A suggestive association signal (combined P = 9.12 × 10−7, OR = 1.27) was observed in the combined case-control cohort for rs3745516, an intronic SNP in SPIB, which is a gene encoding the Spi-B transcription factor. This SNP did not achieve significance in the replication cohort after Bonferroni correction (P = 6.21 × 10−3, OR = 1.18), but the strength of association in the combined analysis as well as the role of Spi-B in dendritic cell development13 and B-cell receptor signaling are in keeping with potential relevance of this locus to PBC pathogenesis.

Anti-mitochondrial antibodies (AMA) are found in most individuals with PBC, but no correlation of specific PBC genotypes with AMA status was observed in our prior2 or current association studies (data not shown). PBC is also associated with specific nuclear antibodies, with some 20% of individuals with PBC manifesting glycoprotein-210 antibodies (anti-gp210) directed against the human nuclear pore complex and/or sp100 antibodies that recognize a 53-kDa nuclear antigen14. Evaluation of genotype status in the subset of 462 cases typed for nuclear antibodies revealed a strong association of the HLA locus (rs9277535 at HLA-DPB1) with disease (P = 4.25 × 10−8, OR = 2.25) in anti-sp100–positive individuals (Supplementary Table 5a) in contrast to anti-sp100–negative individuals (P = 3.52 × 10−4, OR = 1.36). A further analysis incorporating GWAS data available for 412 of the individuals with known anti-sp100 status also revealed that among 13 MHC-region SNPs tested, three SNPs at the HLA-DPB1 locus were the most strongly associated with disease in anti-sp100–positive individuals but not in anti-sp100–negative individuals (Supplementary Table 5b). In particular, for these SNPs, the OR associations with PBC risk were much higher in anti-sp100–positive cases compared to anti-sp100–negative cases. By contrast, no genetic distinctions were apparent for the anti-gp210–positive subgroup (Supplementary Table 6). These findings need to be interpreted cautiously in view of the relatively small sample size used here, but they suggest a relevance of the HLA locus to anti-sp100 status, which parallels previously reported correlations of anti-CCP and HLA-DRB1 status in rheumatoid arthritis15.

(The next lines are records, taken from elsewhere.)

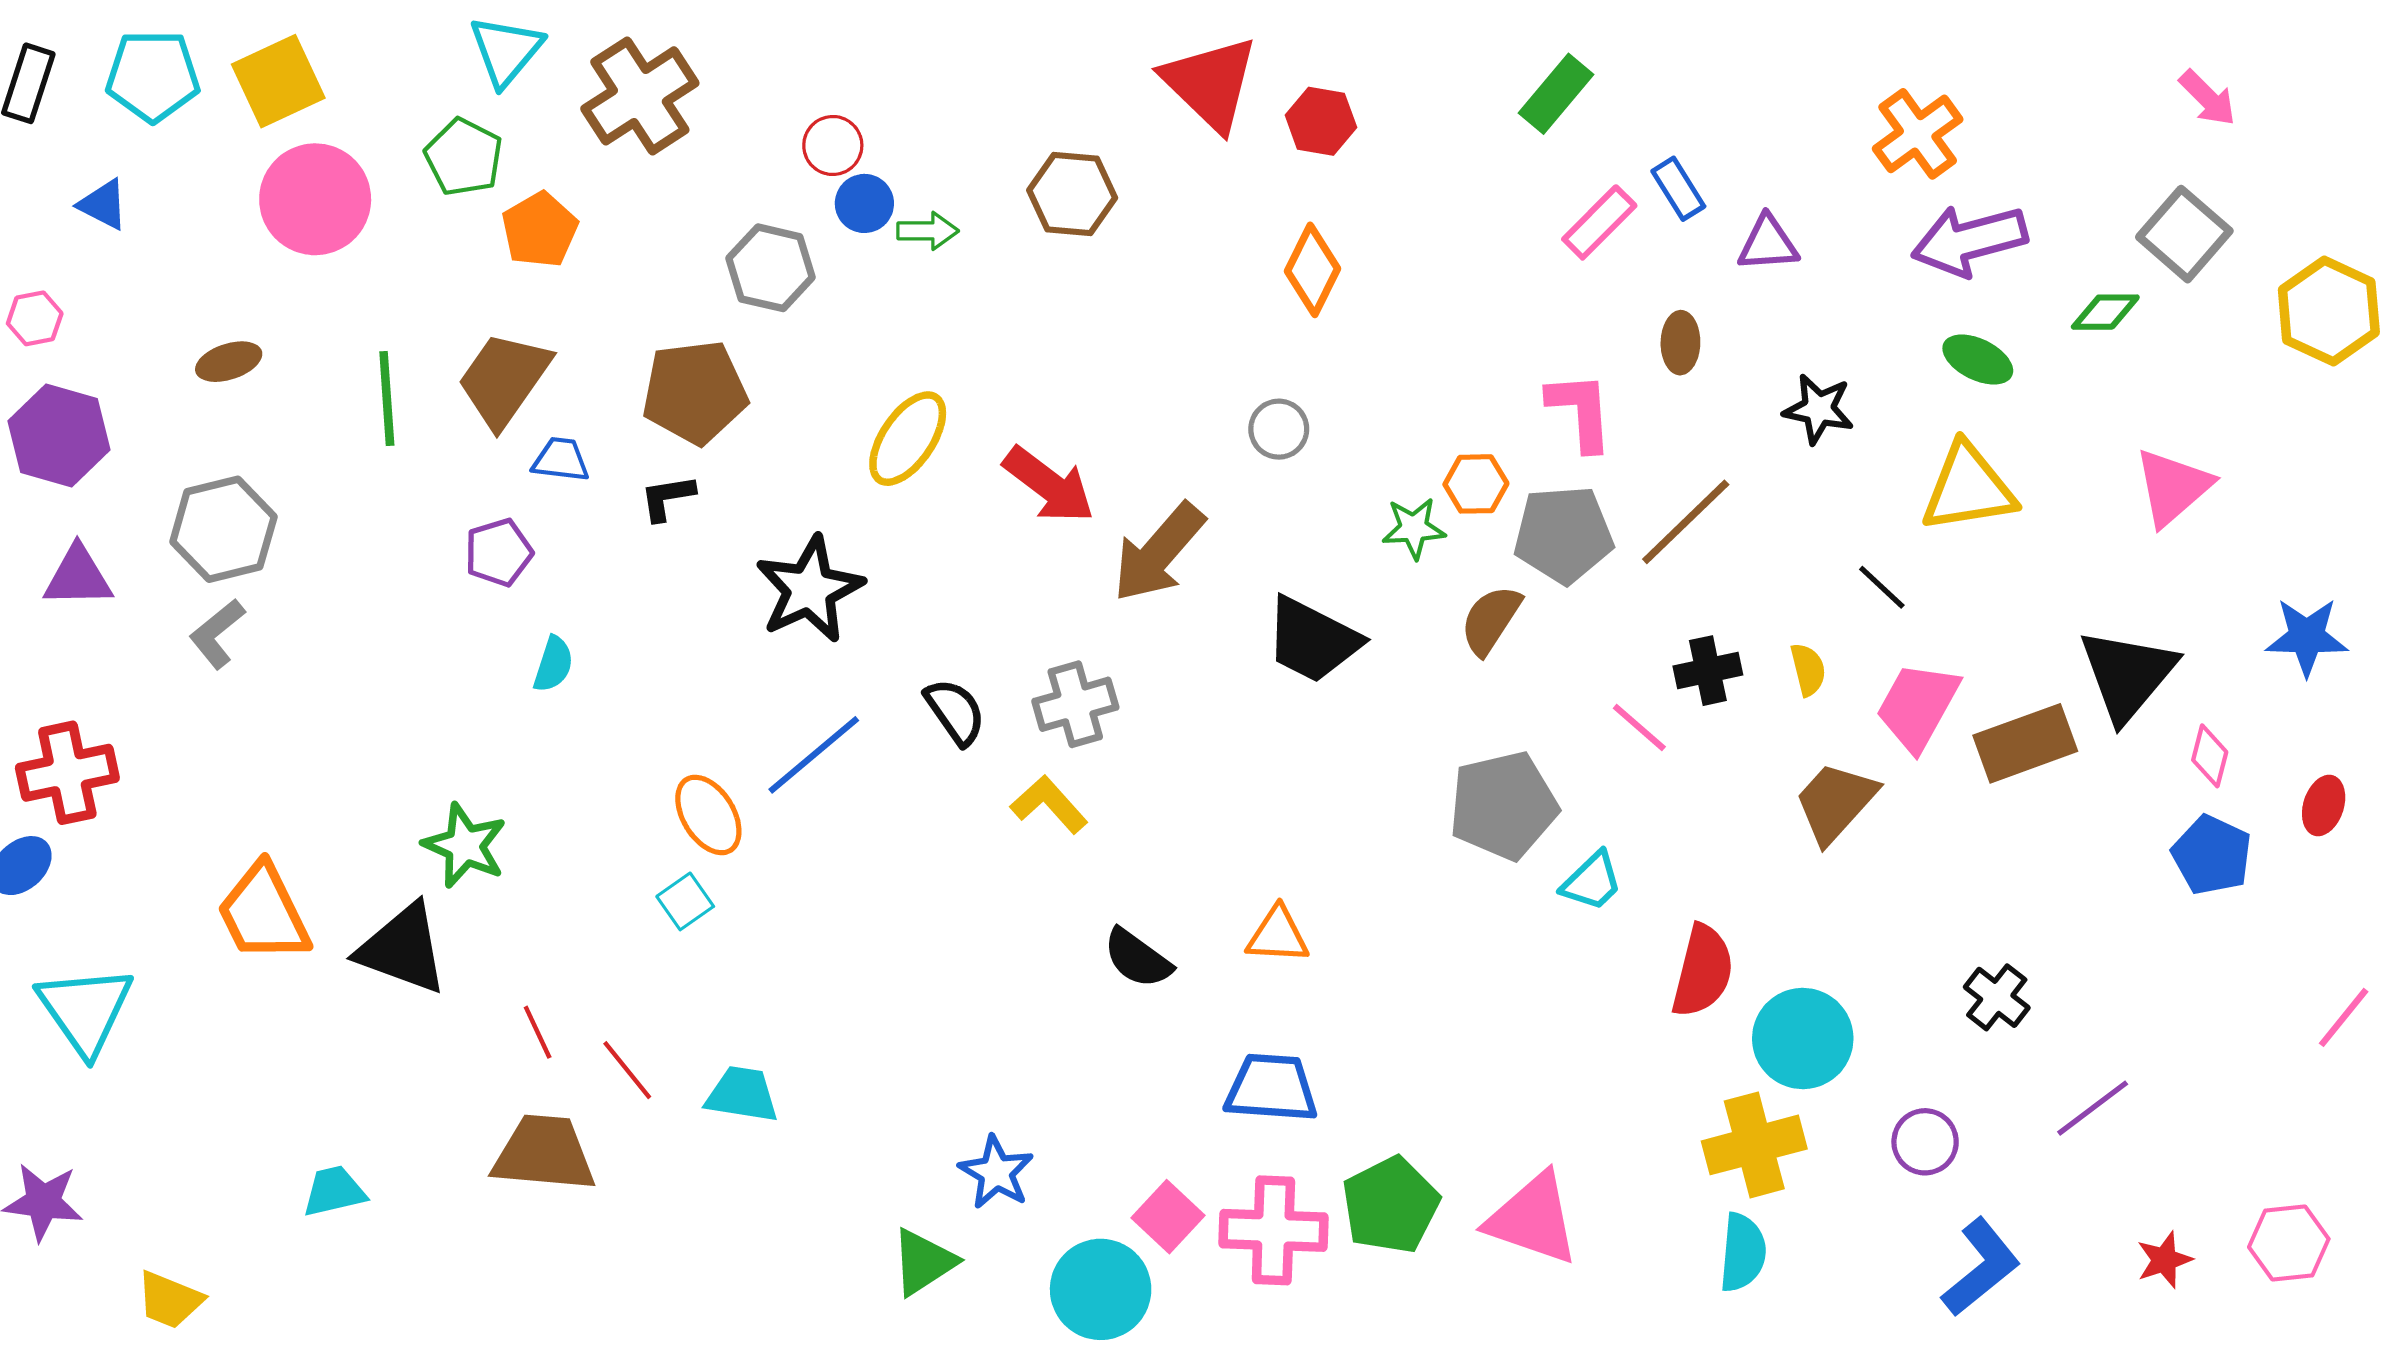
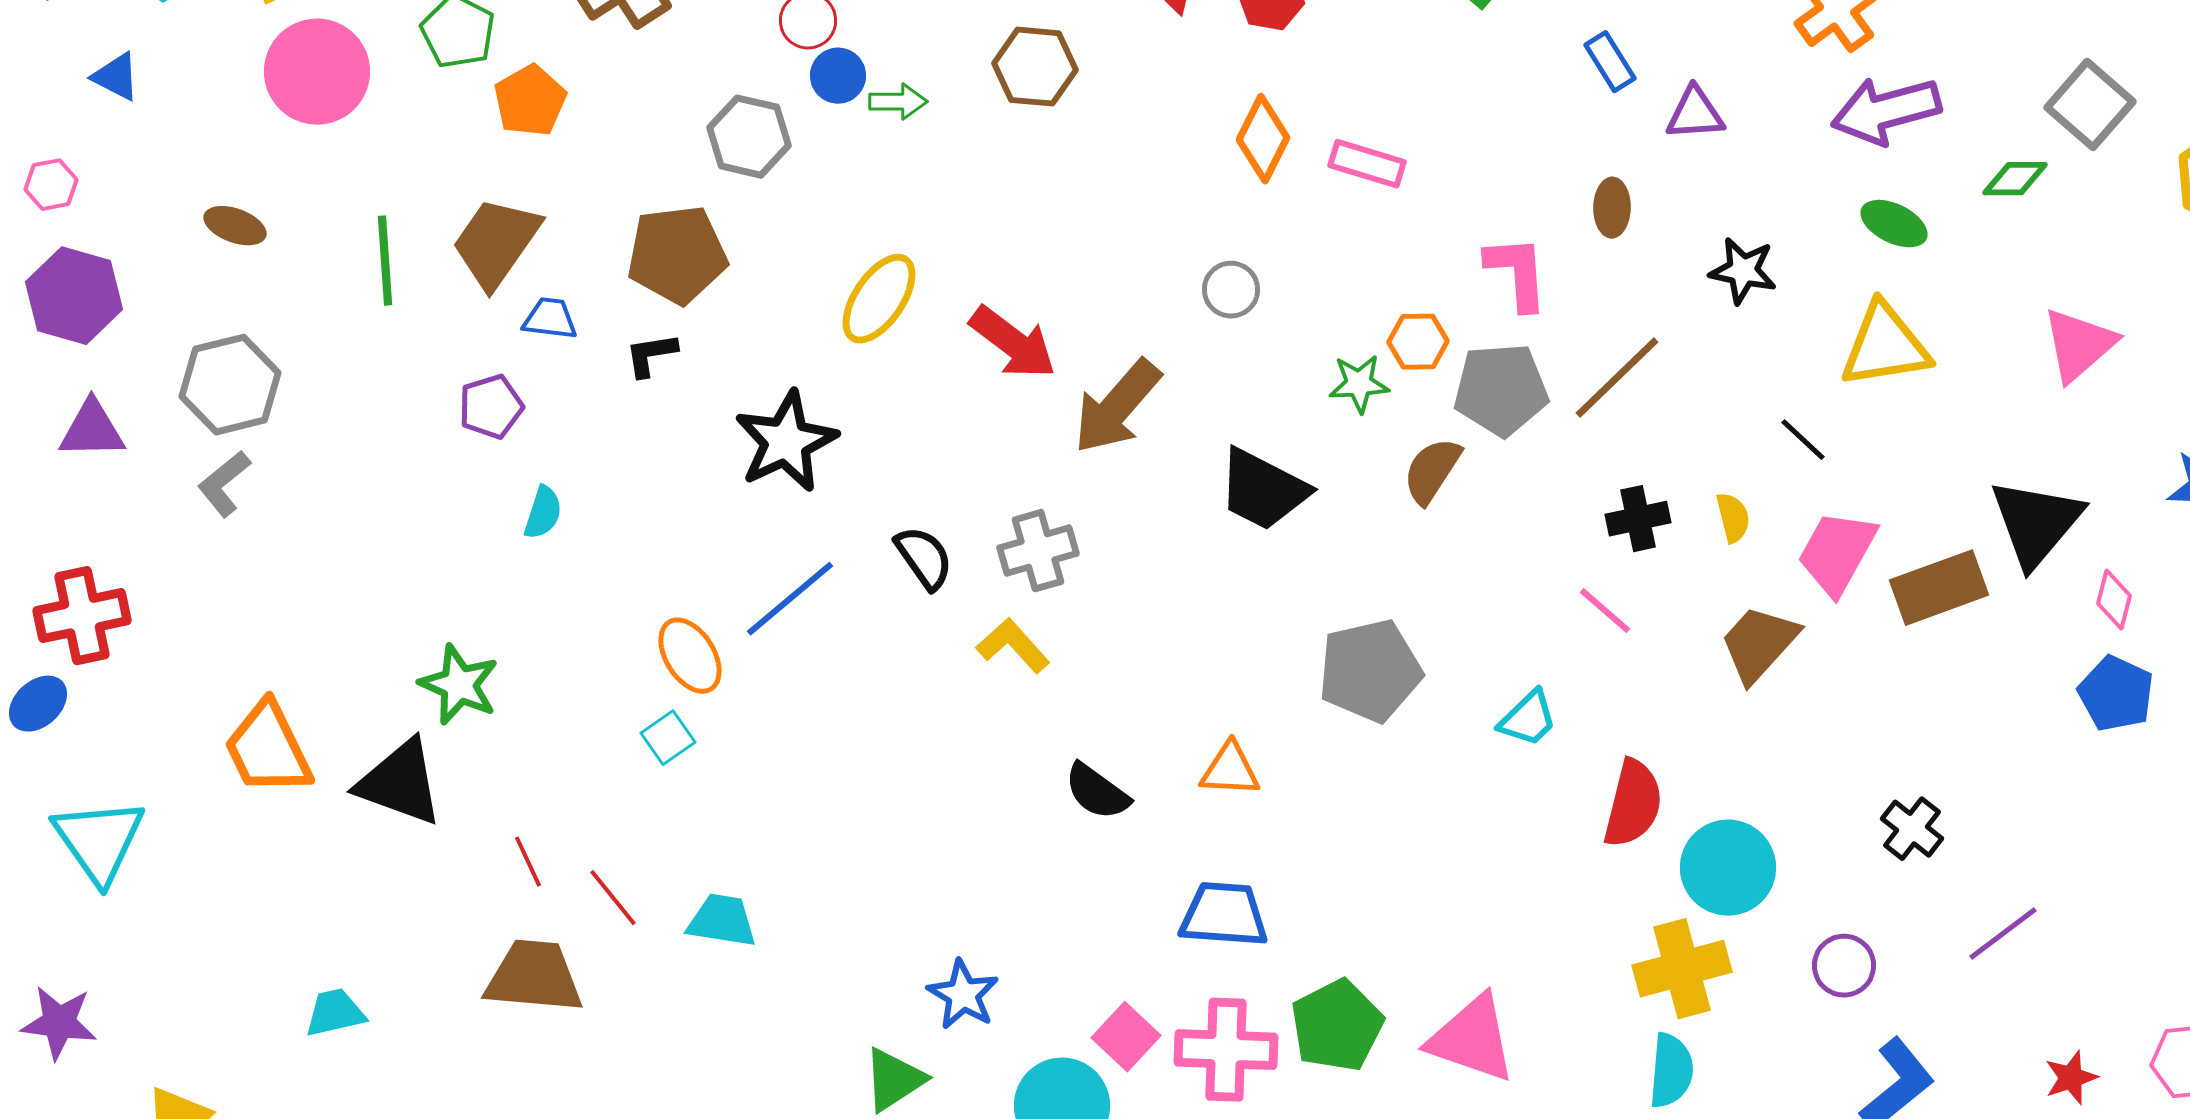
pink rectangle: (1599, 222) -> (1367, 164), moved, turned 62
brown ellipse: (229, 362) -> (235, 226), turned 38
pink line: (1639, 727) -> (1605, 611), moved
gray pentagon: (1503, 805) -> (1370, 671), moved

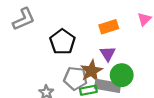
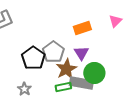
black pentagon: (62, 42) -> (33, 58), moved
gray pentagon: (75, 78) -> (53, 52), moved, turned 30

In conclusion, we identify IRF5-TNPO3, 17q12-21 and MMEL1 as three new risk loci for PBC. Our data also suggest some genetic substructure may exist in PBC in relation to anti-sp100 status. Notably, all the PBC risk loci replicated or identified here have been implicated in other autoimmune diseases. Our data provide further evidence for the existence of shared autoimmunity susceptibility loci that contribute to the frequent appearance of additional autoimmune diseases in individuals with PBC and their families.